Over time, the tooltop has gotten a little fancier to meet requirements that it align differently sometimes. It is still a work in progress. The beauty of open source is that now you can pick it up and use it in your projects and if you make it better, you can submit your improvements back to the community.
Sidenotes: In looking at the code now, I see a number of things I would change. I'm tempted to fix them now, but it is Saturday morning and I've got breakfast and gardening yet to be done:
- The tooltip "showTip" method calls: canvas.tooltipview.bringToFront( this.text ); I have no idea why that works, since I don't think the view method "bringToFront" takes a parameter, but the text ends up getting set. Hmmm. Maybe Max will figure that out in review.

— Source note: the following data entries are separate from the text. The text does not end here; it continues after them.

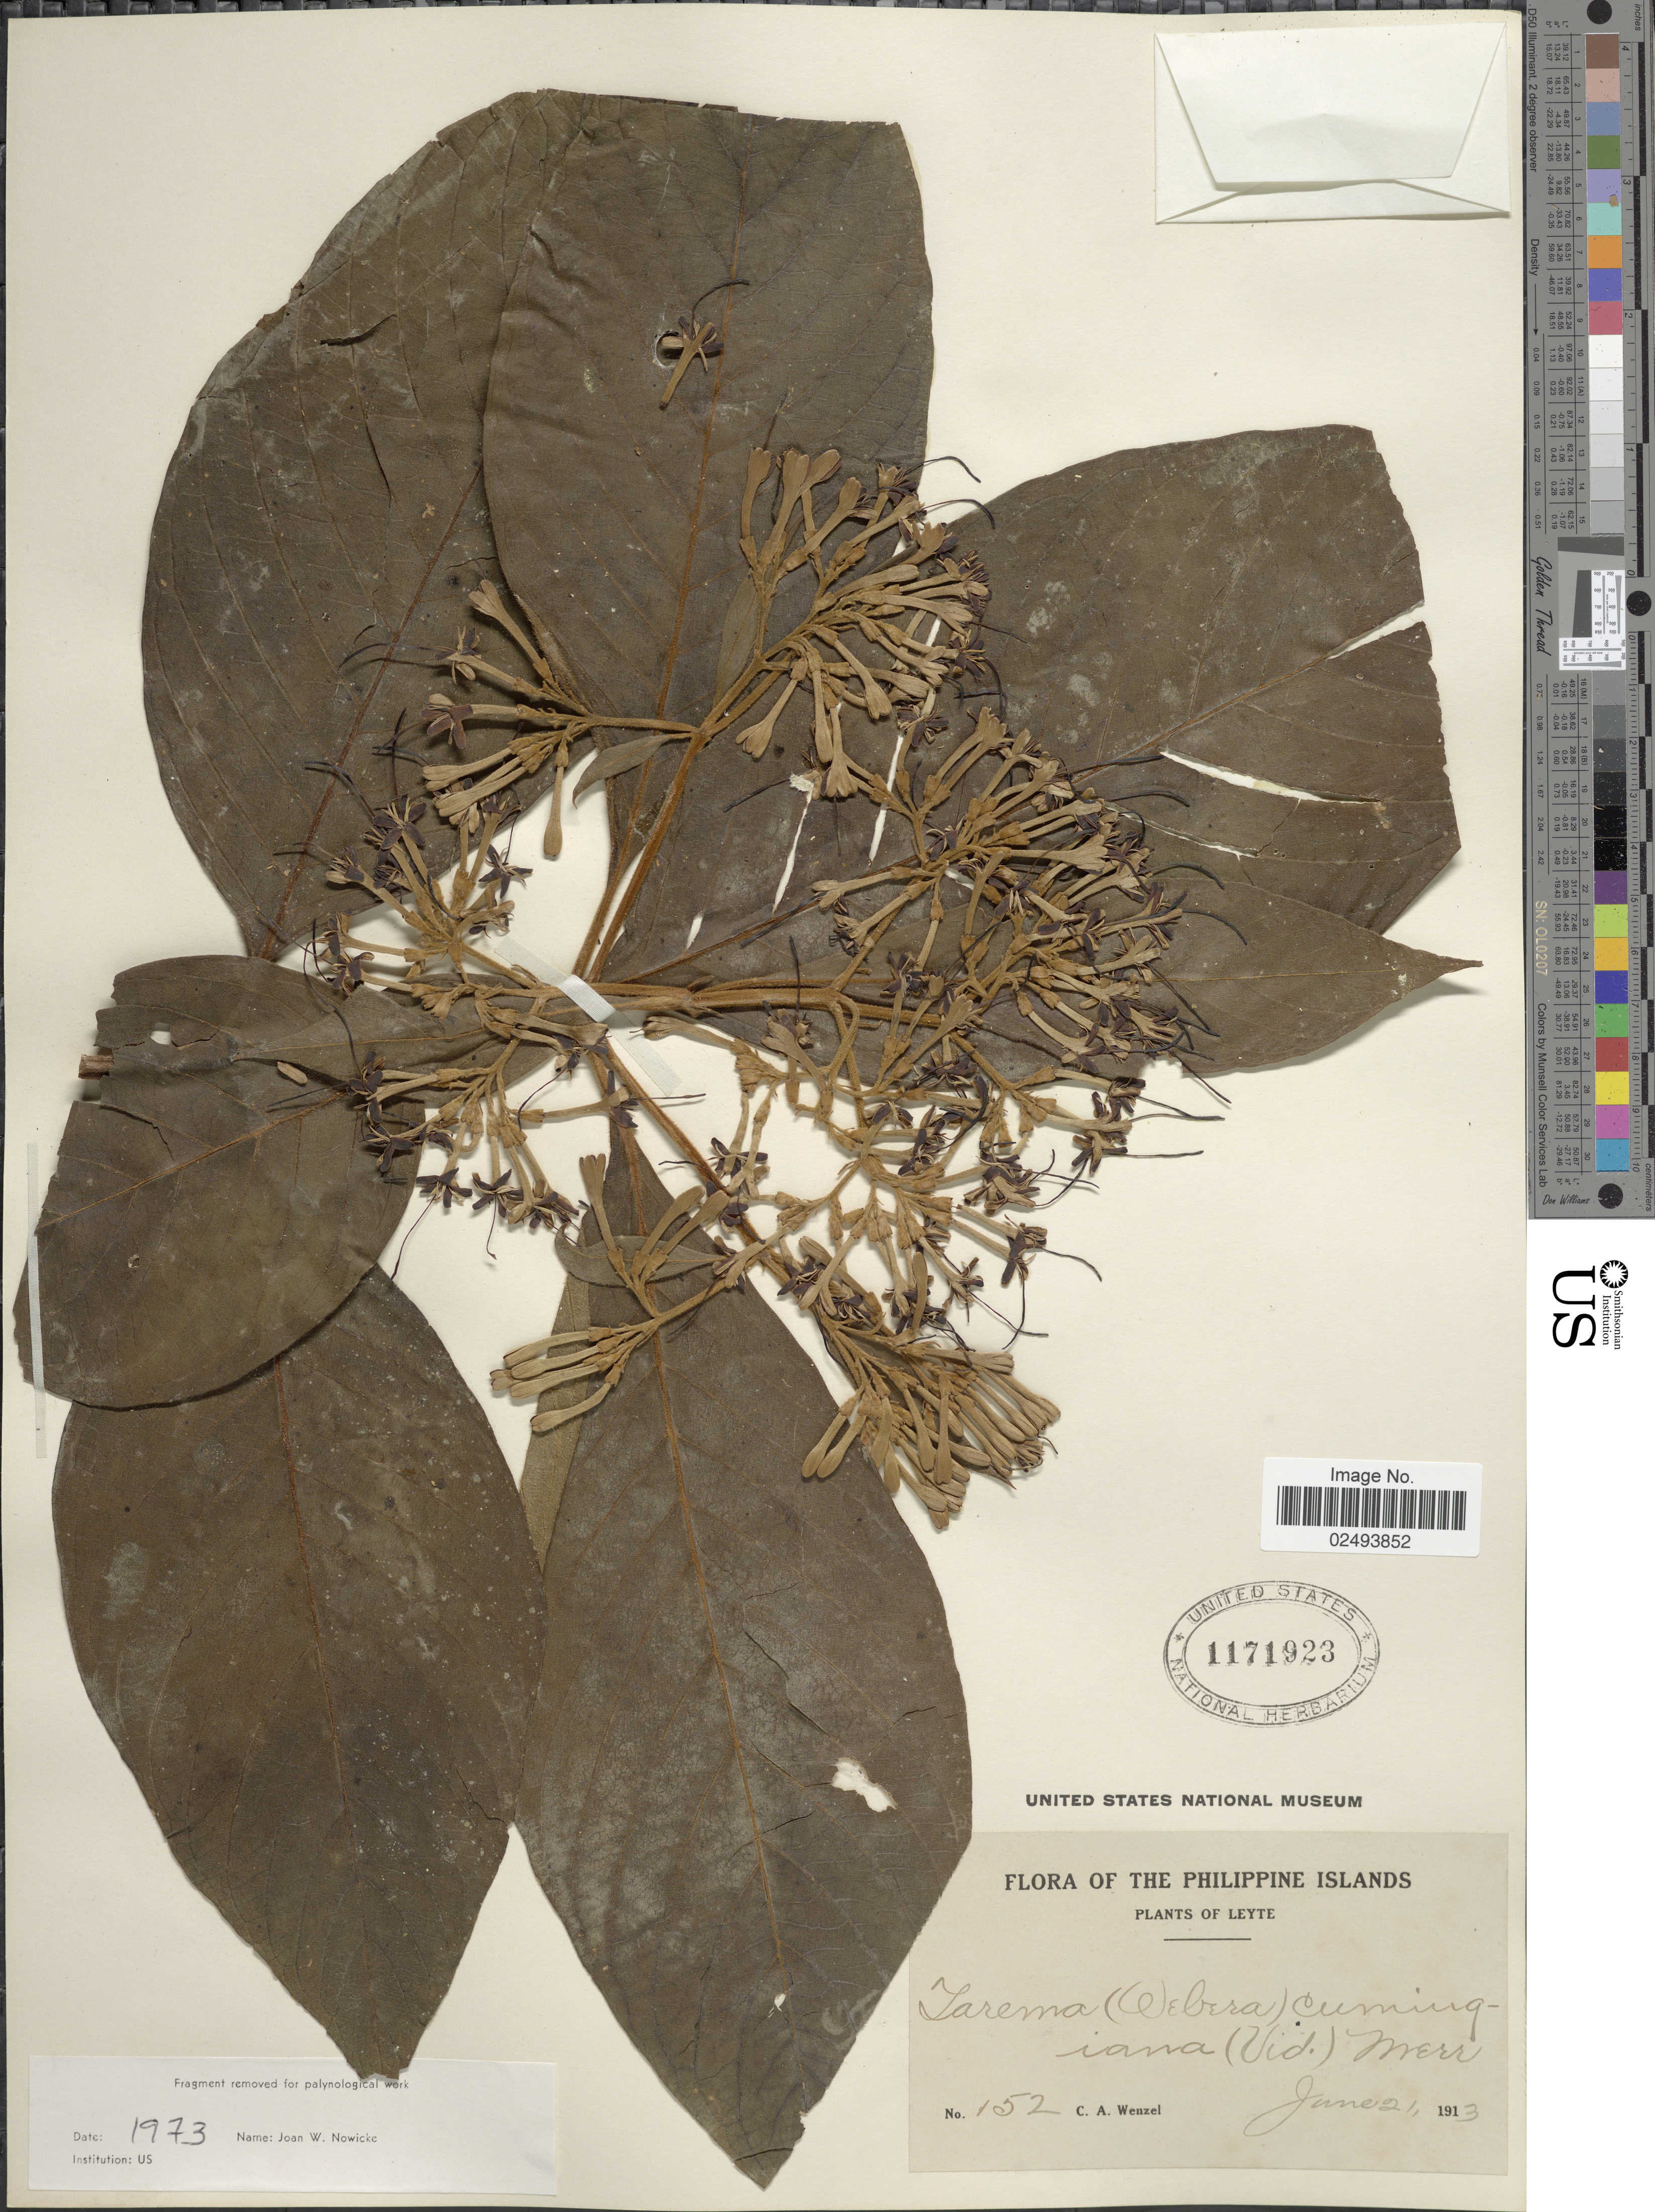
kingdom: Plantae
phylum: Tracheophyta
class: Magnoliopsida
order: Gentianales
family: Rubiaceae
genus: Tarenna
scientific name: Tarenna cumingiana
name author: (Vidal) Elmer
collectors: C. Wenzel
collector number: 152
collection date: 1913-06-21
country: Philippines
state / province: Eastern Visayas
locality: Leyte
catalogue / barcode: US 1171923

- The tooltip class should extend "node" not "view" which is the default if you don't specify anything in the class declaration. The tooltip has no visual elements in itself, and nodes are slightly faster to create than views.
- oninit event should really override init instead. First, its a bad idea to use events in classes without specifying a name for the method, since a subclass will not be able to control the order that the code executes. (Events are executed in non-deterministic order, but you can control what code you write before and after super. For more detail see best practices wiki page.) Also, plain old methods lead to slightly smaller and faster code than events. There are lots of good reasons to use events, but in this case, a method is the right choice.